*** DATA FOR THIS EXERCISE

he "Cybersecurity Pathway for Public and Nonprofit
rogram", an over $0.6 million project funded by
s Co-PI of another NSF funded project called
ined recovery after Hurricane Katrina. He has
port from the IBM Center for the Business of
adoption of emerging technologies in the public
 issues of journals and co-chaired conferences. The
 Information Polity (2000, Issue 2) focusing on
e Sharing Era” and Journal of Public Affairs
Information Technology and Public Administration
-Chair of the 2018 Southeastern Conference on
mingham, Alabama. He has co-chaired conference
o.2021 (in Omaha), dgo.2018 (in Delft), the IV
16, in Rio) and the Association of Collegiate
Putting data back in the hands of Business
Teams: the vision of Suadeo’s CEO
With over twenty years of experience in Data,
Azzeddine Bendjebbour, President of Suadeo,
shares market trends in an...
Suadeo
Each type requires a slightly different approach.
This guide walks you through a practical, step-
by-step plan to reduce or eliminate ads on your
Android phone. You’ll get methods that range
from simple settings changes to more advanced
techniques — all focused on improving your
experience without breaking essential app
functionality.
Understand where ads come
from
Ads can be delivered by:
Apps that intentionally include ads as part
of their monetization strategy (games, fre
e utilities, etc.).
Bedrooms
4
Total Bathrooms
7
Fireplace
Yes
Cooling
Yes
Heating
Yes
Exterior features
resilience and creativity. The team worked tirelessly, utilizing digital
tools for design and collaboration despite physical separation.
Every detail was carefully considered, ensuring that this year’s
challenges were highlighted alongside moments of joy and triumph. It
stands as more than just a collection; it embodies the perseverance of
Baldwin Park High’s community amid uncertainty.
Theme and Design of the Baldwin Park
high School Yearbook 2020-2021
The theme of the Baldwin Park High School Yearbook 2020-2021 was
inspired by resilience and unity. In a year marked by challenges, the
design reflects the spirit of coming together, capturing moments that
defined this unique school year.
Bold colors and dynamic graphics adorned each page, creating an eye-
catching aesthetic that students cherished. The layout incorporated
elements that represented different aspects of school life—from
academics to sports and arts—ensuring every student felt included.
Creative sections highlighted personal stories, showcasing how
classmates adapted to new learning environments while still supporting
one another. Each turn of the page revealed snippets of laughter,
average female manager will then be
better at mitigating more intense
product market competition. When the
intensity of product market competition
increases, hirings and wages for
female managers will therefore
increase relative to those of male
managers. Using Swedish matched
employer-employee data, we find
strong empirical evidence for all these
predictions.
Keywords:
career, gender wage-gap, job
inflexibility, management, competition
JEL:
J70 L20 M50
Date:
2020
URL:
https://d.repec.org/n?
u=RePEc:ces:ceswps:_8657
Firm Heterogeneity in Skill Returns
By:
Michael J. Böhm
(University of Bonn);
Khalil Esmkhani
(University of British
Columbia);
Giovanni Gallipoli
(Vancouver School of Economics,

******

* [TASK INSTRUCTIONS]: A word-for-word copy of the full listing is required.

* [ANSWER SECTION]:
he "Cybersecurity Pathway for Public and Nonprofit
rogram", an over $0.6 million project funded by
s Co-PI of another NSF funded project called
ined recovery after Hurricane Katrina. He has
port from the IBM Center for the Business of
adoption of emerging technologies in the public
 issues of journals and co-chaired conferences. The
 Information Polity (2000, Issue 2) focusing on
e Sharing Era” and Journal of Public Affairs
Information Technology and Public Administration
-Chair of the 2018 Southeastern Conference on
mingham, Alabama. He has co-chaired conference
o.2021 (in Omaha), dgo.2018 (in Delft), the IV
16, in Rio) and the Association of Collegiate
Putting data back in the hands of Business
Teams: the vision of Suadeo’s CEO
With over twenty years of experience in Data,
Azzeddine Bendjebbour, President of Suadeo,
shares market trends in an...
Suadeo
Each type requires a slightly different approach.
This guide walks you through a practical, step-
by-step plan to reduce or eliminate ads on your
Android phone. You’ll get methods that range
from simple settings changes to more advanced
techniques — all focused on improving your
experience without breaking essential app
functionality.
Understand where ads come
from
Ads can be delivered by:
Apps that intentionally include ads as part
of their monetization strategy (games, fre
e utilities, etc.).
Bedrooms
4
Total Bathrooms
7
Fireplace
Yes
Cooling
Yes
Heating
Yes
Exterior features
resilience and creativity. The team worked tirelessly, utilizing digital
tools for design and collaboration despite physical separation.
Every detail was carefully considered, ensuring that this year’s
challenges were highlighted alongside moments of joy and triumph. It
stands as more than just a collection; it embodies the perseverance of
Baldwin Park High’s community amid uncertainty.
Theme and Design of the Baldwin Park
high School Yearbook 2020-2021
The theme of the Baldwin Park High School Yearbook 2020-2021 was
inspired by resilience and unity. In a year marked by challenges, the
design reflects the spirit of coming together, capturing moments that
defined this unique school year.
Bold colors and dynamic graphics adorned each page, creating an eye-
catching aesthetic that students cherished. The layout incorporated
elements that represented different aspects of school life—from
academics to sports and arts—ensuring every student felt included.
Creative sections highlighted personal stories, showcasing how
classmates adapted to new learning environments while still supporting
one another. Each turn of the page revealed snippets of laughter,
average female manager will then be
better at mitigating more intense
product market competition. When the
intensity of product market competition
increases, hirings and wages for
female managers will therefore
increase relative to those of male
managers. Using Swedish matched
employer-employee data, we find
strong empirical evidence for all these
predictions.
Keywords:
career, gender wage-gap, job
inflexibility, management, competition
JEL:
J70 L20 M50
Date:
2020
URL:
https://d.repec.org/n?
u=RePEc:ces:ceswps:_8657
Firm Heterogeneity in Skill Returns
By:
Michael J. Böhm
(University of Bonn);
Khalil Esmkhani
(University of British
Columbia);
Giovanni Gallipoli
(Vancouver School of Economics,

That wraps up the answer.